His forehead creased. “But we’re not the same. We are totally different.” Pause.

This, of course, pricked the wrong nerve in my feminist armour and I said in my stammering Chinese, “I know we’re not the same, but we’re both people, so, men and women are the same when they are the smallest child,” I mimed rocking a newborn for clarity, “and then when they are children their fathers and mothers are different to boys and are different to girls, but I think they’re still the same in here,” and I point to my middle, just above my stomach, to try to convey the idea of “core.”

Wow. Here’s what I would have said if this were my first language: I believe that men and women are ultimately the same at their core but they are socialized to be different and therefore it creates a dichotomy between men and women throughout society.

He understood my point, though. He has never judged my intelligence by the size of my words.

I looked up the word for equal and he waited patiently. “平等 Pingdeng” and then I repeated my point: “Men and women are equal.” I shut the dictionary for punctuation.

“Men and women are not equal. Salt and pepper are not equal. They are different. They are equally important but they are not equal to each other the way 1 equals 1. This is 1 and this is 2,” he said, pointing out the different shakers, “How can 1 equal 2? They are different things. Yin and Yang, though, are in balance with each other. These are two distinct ideas.” He placed one on each palm like his hands were trays of an old-fashioned scale. “Without one, there is no peace, like the Tai Chi symbol cannot be a complete circle without both the black and the white. It’s about balance, not equality.”

I had to look up the word distinction (差异 chayi/ 区别 qubie) and balance (平衡 pingheng) before I caught up to him. He waited then repeated his final points so that I could hear it again with the new vocabulary words.

I felt my gender view slipping. I wasn’t sure if I understood the concept of what he was saying and just struggling with the language, or if I was struggling with the concept from that perspective and shouldn’t be blaming my language skills. Obviously, when anyone says that men and women aren’t equal in any language, my “equal rights alarm bell” goes off. I tried to see what he was saying from a larger, philosophical perspective but I was defensive to be having a conversation about gender without the tools of my language at my side, my queer community, proof of my academic background, etc.

The truth is that I don’t believe biological sex determines gender. I don’t believe men and women need to be together for balance in the world. Was this what he was saying? I hoped not. And, globally, men and women aren’t yet living lives with equal opportunities, especially in China.

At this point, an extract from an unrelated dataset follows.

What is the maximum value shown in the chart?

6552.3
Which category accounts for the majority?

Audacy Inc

He saw me recede. “You think too much,” he says. “You think too little,” I snapped back quickly. He laughed, “You’re right. I do things without thinking a lot. But you don’t use your heart enough, I think. We’re like this salt and pepper, opposite and in balance. Now, you don’t think mind and heart are equal too, do you?”

I made a face.

The truth is, I had never thought about gender in this way before. Regardless of which biological sex we team up with or are born into, perhaps our gender identities are always seeking balance through our partnerships. I certainly know that my female ex-partners and I expressed gender differently and found compatibility in our differences. Not the same, but in balance. Equally important, but not equal.

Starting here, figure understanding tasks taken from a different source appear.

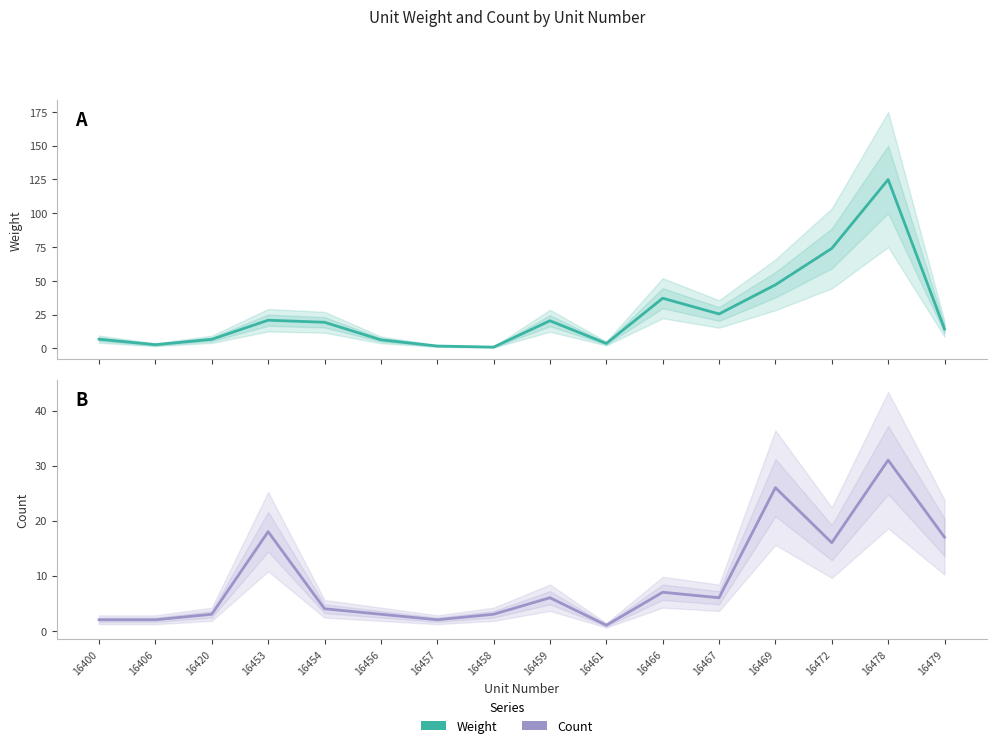

What is the highest value of the Count series?

31.0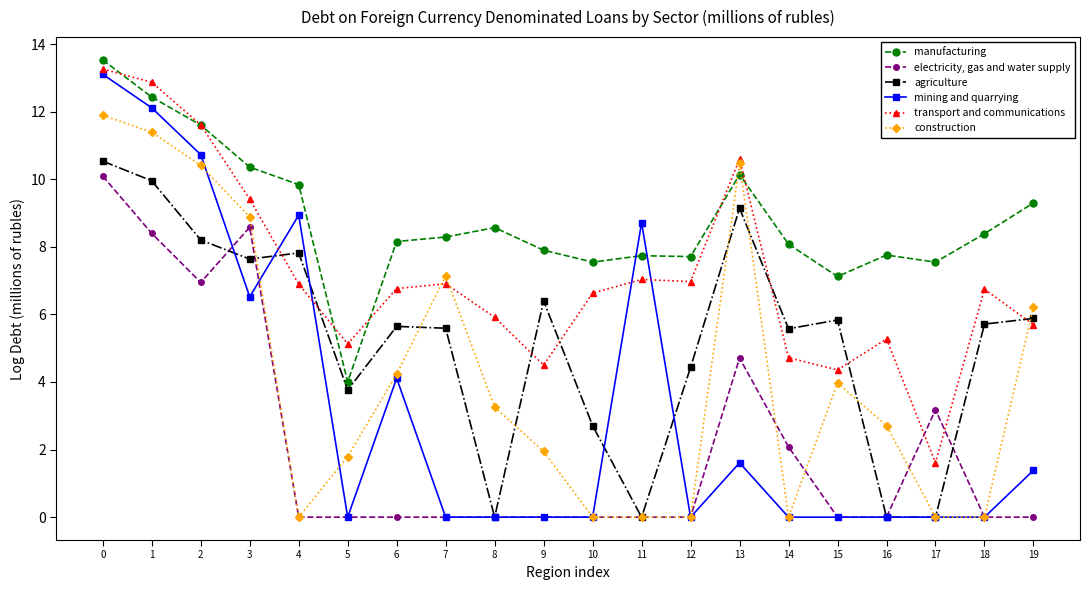

True or false: mining and quarrying has a value of 2.2 at 4.

False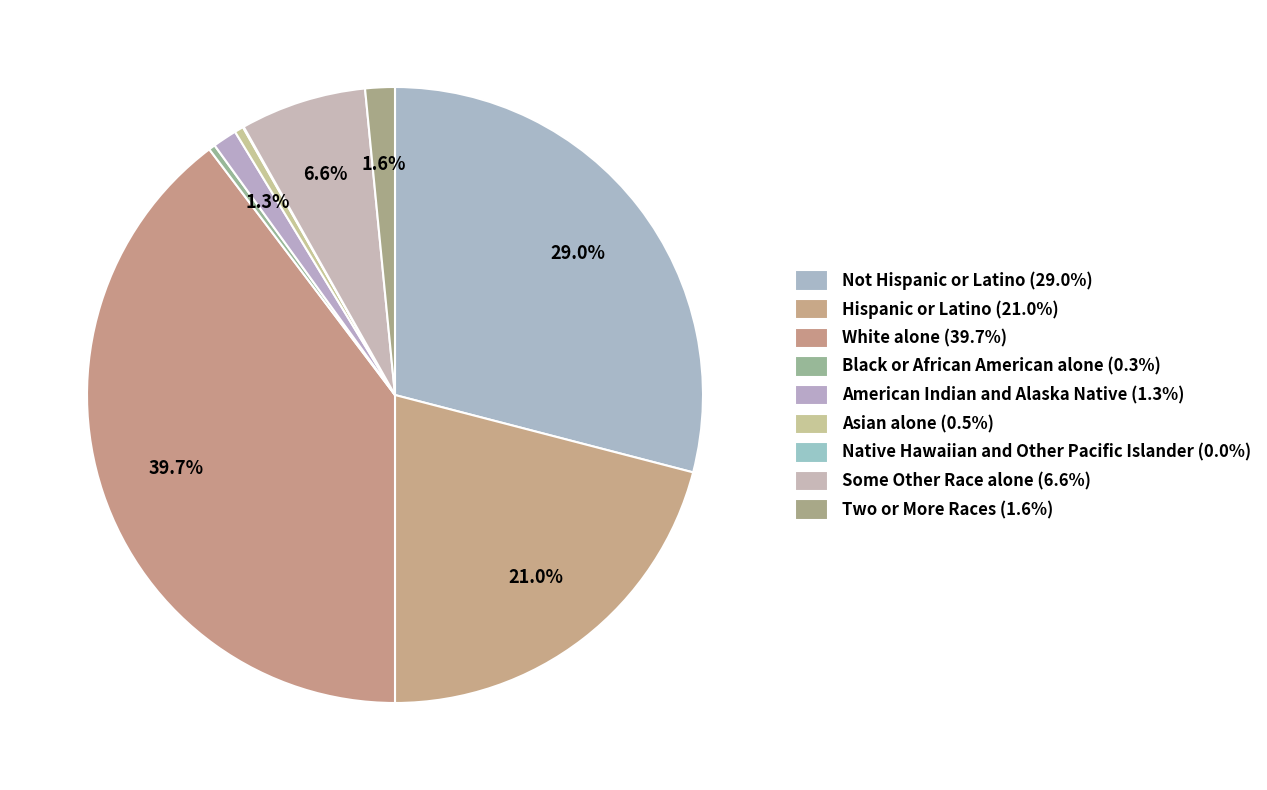

How many segments does this pie chart have?

9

“I’m talking about Tai Chi,” he said. Right. I had made the conversation about gender. He had just referenced it. Maybe there was an innate difference between men and women after all. At the time that this conversation happened, I still wasn’t sure about that. I gathered the salt and pepper shakers and returned them to their original positions. Tabled, until later.

That night, I dreamed in black and white. I was swirling.